Elsewhere in Virginia, The Molina Foundation’s gift allowed Stafford 4-H to make new community connections and strengthen existing partnerships. Approximately 700 books were provided to preschool, elementary, and middle school students across the county. Many educators were noticing a decrease in student’s reading level and skills, which was greatly impacted by virtual schooling due to COVID-19.  

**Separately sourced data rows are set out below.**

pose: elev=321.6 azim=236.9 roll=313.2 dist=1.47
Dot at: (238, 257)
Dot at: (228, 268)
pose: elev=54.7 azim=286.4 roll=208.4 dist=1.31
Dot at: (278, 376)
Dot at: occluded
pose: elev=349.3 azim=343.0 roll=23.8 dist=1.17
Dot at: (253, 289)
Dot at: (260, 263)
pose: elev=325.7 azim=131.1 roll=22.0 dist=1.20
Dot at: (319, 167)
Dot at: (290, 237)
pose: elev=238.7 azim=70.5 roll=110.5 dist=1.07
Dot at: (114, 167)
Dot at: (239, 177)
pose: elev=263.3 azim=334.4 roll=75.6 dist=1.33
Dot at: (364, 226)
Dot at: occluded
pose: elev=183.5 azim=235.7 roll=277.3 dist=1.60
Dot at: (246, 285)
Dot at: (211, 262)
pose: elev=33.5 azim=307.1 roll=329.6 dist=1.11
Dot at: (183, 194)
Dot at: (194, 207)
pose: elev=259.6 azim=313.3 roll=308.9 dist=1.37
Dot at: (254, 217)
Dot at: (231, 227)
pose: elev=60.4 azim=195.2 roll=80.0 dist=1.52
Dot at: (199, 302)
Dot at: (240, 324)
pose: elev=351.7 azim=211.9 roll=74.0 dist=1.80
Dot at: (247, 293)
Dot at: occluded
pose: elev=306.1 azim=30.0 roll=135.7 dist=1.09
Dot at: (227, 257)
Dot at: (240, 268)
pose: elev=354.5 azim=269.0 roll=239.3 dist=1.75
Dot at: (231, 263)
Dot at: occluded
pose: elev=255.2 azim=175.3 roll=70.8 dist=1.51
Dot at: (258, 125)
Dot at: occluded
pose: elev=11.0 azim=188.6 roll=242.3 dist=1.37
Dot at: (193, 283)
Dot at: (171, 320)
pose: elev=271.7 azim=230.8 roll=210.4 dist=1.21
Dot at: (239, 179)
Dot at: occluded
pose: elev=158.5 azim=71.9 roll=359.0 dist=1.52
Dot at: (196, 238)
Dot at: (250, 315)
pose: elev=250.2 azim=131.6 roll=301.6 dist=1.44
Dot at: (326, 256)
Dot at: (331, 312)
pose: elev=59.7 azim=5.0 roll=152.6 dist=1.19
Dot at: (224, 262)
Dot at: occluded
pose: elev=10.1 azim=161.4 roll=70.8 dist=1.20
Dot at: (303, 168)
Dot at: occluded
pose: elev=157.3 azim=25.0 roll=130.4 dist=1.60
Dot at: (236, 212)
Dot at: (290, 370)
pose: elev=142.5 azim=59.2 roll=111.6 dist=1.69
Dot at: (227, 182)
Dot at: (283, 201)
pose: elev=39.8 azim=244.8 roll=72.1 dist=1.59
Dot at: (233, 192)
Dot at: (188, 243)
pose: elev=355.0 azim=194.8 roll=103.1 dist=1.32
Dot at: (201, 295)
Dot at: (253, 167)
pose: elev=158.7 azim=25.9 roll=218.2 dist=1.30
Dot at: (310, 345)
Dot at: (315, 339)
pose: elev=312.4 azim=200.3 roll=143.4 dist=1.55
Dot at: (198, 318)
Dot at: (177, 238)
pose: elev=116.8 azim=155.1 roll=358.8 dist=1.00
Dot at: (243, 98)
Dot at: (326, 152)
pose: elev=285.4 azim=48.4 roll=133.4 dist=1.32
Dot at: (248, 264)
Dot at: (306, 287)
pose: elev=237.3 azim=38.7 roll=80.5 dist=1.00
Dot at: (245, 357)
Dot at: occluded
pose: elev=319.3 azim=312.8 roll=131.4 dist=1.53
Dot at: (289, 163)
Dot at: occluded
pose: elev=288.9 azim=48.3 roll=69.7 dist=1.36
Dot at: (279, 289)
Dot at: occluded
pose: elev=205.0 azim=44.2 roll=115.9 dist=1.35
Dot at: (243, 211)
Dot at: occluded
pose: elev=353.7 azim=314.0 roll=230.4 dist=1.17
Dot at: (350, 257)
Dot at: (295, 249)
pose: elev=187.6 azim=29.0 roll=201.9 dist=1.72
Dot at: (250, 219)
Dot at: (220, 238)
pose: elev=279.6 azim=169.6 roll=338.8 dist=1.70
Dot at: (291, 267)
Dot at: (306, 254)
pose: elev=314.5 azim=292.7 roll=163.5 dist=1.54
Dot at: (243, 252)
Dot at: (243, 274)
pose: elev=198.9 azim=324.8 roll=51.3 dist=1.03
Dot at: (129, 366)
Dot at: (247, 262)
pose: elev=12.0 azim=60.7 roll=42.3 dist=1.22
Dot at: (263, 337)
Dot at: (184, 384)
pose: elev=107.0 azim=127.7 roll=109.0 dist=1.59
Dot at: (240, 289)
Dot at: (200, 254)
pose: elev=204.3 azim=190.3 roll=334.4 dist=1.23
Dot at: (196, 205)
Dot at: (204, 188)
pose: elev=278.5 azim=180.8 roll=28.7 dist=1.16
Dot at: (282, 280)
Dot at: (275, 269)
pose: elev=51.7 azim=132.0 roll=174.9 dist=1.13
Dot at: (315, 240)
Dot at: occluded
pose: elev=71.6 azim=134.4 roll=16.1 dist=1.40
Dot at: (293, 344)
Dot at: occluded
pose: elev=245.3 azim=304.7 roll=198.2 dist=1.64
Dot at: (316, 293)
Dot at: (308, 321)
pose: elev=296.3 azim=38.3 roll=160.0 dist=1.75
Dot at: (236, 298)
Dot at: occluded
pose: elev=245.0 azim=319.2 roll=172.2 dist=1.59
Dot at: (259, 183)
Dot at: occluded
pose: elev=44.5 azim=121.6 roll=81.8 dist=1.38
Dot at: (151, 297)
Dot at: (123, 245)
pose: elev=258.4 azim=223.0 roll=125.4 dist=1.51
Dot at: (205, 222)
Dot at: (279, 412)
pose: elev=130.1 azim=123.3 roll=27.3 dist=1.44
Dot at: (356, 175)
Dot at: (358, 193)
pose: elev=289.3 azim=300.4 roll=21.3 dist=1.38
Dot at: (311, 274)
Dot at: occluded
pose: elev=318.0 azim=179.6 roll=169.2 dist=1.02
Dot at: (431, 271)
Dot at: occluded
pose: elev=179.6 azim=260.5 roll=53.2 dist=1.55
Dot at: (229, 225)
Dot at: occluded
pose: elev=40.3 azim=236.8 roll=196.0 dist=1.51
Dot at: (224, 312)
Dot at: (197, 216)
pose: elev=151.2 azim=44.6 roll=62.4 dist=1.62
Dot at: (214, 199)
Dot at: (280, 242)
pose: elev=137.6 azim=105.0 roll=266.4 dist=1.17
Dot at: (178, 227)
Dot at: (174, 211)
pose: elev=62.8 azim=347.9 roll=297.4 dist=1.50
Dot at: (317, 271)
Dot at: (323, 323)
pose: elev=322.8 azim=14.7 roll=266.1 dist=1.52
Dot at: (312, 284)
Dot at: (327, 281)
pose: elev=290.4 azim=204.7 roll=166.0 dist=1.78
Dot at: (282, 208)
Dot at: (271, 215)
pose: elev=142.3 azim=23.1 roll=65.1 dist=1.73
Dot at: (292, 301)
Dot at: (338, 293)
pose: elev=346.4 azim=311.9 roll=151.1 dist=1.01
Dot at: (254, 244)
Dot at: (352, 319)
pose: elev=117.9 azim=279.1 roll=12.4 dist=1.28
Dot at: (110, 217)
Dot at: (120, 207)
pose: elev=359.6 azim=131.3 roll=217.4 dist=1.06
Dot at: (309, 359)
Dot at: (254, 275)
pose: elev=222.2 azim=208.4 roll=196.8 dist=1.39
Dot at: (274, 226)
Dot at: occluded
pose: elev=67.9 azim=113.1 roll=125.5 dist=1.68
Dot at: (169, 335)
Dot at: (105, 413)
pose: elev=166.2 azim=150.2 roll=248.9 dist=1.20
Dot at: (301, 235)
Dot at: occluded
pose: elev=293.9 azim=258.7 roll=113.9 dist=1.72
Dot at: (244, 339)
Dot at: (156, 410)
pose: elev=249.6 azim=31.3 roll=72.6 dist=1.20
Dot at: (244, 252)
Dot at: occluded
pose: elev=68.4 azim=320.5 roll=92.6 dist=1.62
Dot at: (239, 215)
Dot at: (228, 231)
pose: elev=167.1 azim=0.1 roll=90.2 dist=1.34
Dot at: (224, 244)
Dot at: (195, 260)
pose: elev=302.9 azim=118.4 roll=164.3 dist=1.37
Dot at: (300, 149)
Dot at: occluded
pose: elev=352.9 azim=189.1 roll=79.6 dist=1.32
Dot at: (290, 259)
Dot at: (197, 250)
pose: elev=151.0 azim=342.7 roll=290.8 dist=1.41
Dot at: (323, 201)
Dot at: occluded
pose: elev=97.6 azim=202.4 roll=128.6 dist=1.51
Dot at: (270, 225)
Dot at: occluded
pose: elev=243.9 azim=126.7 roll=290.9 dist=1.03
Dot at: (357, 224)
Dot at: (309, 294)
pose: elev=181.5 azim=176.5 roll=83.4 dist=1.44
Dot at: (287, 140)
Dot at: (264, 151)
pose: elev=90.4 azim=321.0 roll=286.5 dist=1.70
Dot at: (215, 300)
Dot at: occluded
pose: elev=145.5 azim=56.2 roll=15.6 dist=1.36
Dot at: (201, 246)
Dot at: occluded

“Teachers and staff were thrilled to learn about this program as a way to promote literacy and provide reading material to students at home that could then be connected back to the classroom,” said Alyssa Walden, a Stafford County 4-H agent. “The books provided by the Molina Foundation were based on themes, characters, and stories that many students were already familiar with creating an immediate spark for students to dive into reading.”  

Each group that received books immediately thought of ways to use the books to bridge the school-to-home divide and encourage independent reading.

The Molina Foundation’s mission is to reduce disparities in access to education and health, which complements Virginia 4-H’s drive to ensure an opportunity for all.

“We found that 4-H is all about access,” Chappell said. “During one of our first conversations, the Virginia 4-H team asked if the foundation could expand our delivery plan from one to several drop sites to reach more children and families in remote areas of Virginia. This openness to customizing distribution strategies has been key in helping us develop new ideas about how we can expand our reach to serve children in any region nationwide.”

For Barry Holland, president of Lawrence Companies Inc., the donation of books was a chance to help his community. The company provided warehouse storage for half of the truckload of books for distribution in the Roanoke area and transported pallets of books to Harrisonburg and Orange for distribution there.

“Lawrence Companies Inc., is proud to continue to support Virginia 4-H and The Molina Foundation in providing books for children in our communities,” Holland said. “Reading is so important for children and is key to their success in life.”

It is imperative to have access to the written word and together, Virginia 4-H, The Molina Foundation, and community members are working together to change the lives of youth in Virginia.

“We use our relationship with Virginia 4-H as a shining example of what’s possible to create tremendous impact across a large and diverse region,” Chappell said. “It’s such an honor and pleasure to be part of the incredible work Virginia 4-H is doing to engage young people to make a positive impact on our future.”